Salt is reported as a baker's percentage of total flour, but it does not change the hydration percentage itself.
Rounded outputs keep the page readable, so tenths-of-a-gram differences are normal when you compare hand math with the displayed result.

Sources & References

Frequently Asked Questions

What counts toward sourdough hydration?
Hydration is total water divided by total flour. For sourdough, that means the water and flour inside the starter must be counted along with the flour and water you add directly to the dough.
Does a 100% hydration starter mean half water and half flour?
Yes. A 100% hydration starter contains equal flour and water by weight, so a 100 g starter contributes 50 g flour and 50 g water.
Why did my hydration drop when I switched to a stiff starter?
A stiff starter carries more flour relative to water, so it raises total flour faster than total water. That lowers final dough hydration unless you add more direct water.
Is 70% hydration high for sourdough?
It is a moderate-to-wet range for many home formulas. Some strong white-flour country loaves handle it comfortably, while weaker flour blends may already feel slack at the same percentage.
Does salt count in the hydration percentage?
No.
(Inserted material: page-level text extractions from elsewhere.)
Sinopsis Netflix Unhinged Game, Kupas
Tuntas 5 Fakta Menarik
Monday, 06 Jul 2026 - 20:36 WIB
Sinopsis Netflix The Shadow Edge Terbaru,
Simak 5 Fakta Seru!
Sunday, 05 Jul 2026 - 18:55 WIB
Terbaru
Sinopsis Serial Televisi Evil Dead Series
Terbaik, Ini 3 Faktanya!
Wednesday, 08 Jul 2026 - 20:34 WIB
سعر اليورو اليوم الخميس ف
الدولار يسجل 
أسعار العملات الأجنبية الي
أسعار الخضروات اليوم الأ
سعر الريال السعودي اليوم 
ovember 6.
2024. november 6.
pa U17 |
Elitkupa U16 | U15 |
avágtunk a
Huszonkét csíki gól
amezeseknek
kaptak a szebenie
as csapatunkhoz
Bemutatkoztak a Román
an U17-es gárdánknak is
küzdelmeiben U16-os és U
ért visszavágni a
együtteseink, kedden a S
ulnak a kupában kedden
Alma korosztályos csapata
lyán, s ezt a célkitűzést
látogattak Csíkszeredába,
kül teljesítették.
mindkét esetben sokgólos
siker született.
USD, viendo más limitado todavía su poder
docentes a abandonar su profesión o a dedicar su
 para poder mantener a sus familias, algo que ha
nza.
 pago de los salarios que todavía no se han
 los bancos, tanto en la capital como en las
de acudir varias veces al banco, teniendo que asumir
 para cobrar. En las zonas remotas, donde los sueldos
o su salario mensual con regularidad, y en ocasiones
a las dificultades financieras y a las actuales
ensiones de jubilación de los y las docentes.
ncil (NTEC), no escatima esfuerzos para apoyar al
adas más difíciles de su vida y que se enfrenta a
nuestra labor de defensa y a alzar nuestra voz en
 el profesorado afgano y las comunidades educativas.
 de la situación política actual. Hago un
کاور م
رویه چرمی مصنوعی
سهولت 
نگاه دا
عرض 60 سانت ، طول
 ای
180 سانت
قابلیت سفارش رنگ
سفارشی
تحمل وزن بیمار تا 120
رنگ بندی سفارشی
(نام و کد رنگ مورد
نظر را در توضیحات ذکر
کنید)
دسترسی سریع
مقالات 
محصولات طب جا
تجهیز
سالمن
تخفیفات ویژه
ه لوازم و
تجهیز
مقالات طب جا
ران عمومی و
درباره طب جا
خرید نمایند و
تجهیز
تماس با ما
Salt is tracked separately as a baker's percentage of total flour. It changes dough feel and fermentation behavior, but it is not part of the hydration equation.
Why can two doughs at the same hydration feel different?
Flour strength, whole-grain content, mixing intensity, fermentation temperature, and starter type all affect dough feel. Hydration is a useful baseline, but it is not the only handling variable.